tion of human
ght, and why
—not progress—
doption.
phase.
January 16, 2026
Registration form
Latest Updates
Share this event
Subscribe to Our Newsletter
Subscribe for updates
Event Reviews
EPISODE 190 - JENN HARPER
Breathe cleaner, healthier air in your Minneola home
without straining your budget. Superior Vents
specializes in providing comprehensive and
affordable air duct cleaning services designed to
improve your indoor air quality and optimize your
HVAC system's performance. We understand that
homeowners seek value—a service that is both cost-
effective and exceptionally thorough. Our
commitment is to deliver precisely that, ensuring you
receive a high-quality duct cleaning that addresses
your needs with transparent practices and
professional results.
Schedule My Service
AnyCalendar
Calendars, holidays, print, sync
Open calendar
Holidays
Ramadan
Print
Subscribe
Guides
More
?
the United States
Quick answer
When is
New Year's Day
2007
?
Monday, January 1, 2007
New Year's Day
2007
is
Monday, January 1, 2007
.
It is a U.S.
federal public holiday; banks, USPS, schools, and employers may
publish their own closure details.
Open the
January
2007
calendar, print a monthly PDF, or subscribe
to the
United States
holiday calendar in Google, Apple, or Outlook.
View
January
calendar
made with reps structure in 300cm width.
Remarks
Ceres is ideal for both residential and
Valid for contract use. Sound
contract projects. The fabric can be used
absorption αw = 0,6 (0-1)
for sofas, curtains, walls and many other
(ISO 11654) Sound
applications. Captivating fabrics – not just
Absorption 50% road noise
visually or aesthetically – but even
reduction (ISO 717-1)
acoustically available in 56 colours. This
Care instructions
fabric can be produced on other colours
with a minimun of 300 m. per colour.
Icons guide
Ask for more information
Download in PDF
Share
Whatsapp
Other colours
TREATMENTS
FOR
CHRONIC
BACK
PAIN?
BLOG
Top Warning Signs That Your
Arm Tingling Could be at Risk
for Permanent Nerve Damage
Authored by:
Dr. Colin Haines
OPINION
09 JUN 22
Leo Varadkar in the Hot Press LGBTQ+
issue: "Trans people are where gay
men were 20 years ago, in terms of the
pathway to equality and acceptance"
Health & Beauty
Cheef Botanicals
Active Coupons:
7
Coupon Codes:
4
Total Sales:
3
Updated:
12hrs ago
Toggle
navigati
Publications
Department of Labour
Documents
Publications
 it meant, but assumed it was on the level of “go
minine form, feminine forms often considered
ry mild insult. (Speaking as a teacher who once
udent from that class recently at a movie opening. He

» **WHAT TO WORK ON**: Reproduce the listing above line for line, exactly.

» **ANSWER TO THIS TASK**:
tion of human
ght, and why
—not progress—
doption.
phase.
January 16, 2026
Registration form
Latest Updates
Share this event
Subscribe to Our Newsletter
Subscribe for updates
Event Reviews
EPISODE 190 - JENN HARPER
Breathe cleaner, healthier air in your Minneola home
without straining your budget. Superior Vents
specializes in providing comprehensive and
affordable air duct cleaning services designed to
improve your indoor air quality and optimize your
HVAC system's performance. We understand that
homeowners seek value—a service that is both cost-
effective and exceptionally thorough. Our
commitment is to deliver precisely that, ensuring you
receive a high-quality duct cleaning that addresses
your needs with transparent practices and
professional results.
Schedule My Service
AnyCalendar
Calendars, holidays, print, sync
Open calendar
Holidays
Ramadan
Print
Subscribe
Guides
More
?
the United States
Quick answer
When is
New Year's Day
2007
?
Monday, January 1, 2007
New Year's Day
2007
is
Monday, January 1, 2007
.
It is a U.S.
federal public holiday; banks, USPS, schools, and employers may
publish their own closure details.
Open the
January
2007
calendar, print a monthly PDF, or subscribe
to the
United States
holiday calendar in Google, Apple, or Outlook.
View
January
calendar
made with reps structure in 300cm width.
Remarks
Ceres is ideal for both residential and
Valid for contract use. Sound
contract projects. The fabric can be used
absorption αw = 0,6 (0-1)
for sofas, curtains, walls and many other
(ISO 11654) Sound
applications. Captivating fabrics – not just
Absorption 50% road noise
visually or aesthetically – but even
reduction (ISO 717-1)
acoustically available in 56 colours. This
Care instructions
fabric can be produced on other colours
with a minimun of 300 m. per colour.
Icons guide
Ask for more information
Download in PDF
Share
Whatsapp
Other colours
TREATMENTS
FOR
CHRONIC
BACK
PAIN?
BLOG
Top Warning Signs That Your
Arm Tingling Could be at Risk
for Permanent Nerve Damage
Authored by:
Dr. Colin Haines
OPINION
09 JUN 22
Leo Varadkar in the Hot Press LGBTQ+
issue: "Trans people are where gay
men were 20 years ago, in terms of the
pathway to equality and acceptance"
Health & Beauty
Cheef Botanicals
Active Coupons:
7
Coupon Codes:
4
Total Sales:
3
Updated:
12hrs ago
Toggle
navigati
Publications
Department of Labour
Documents
Publications
 it meant, but assumed it was on the level of “go
minine form, feminine forms often considered
ry mild insult. (Speaking as a teacher who once
udent from that class recently at a movie opening. He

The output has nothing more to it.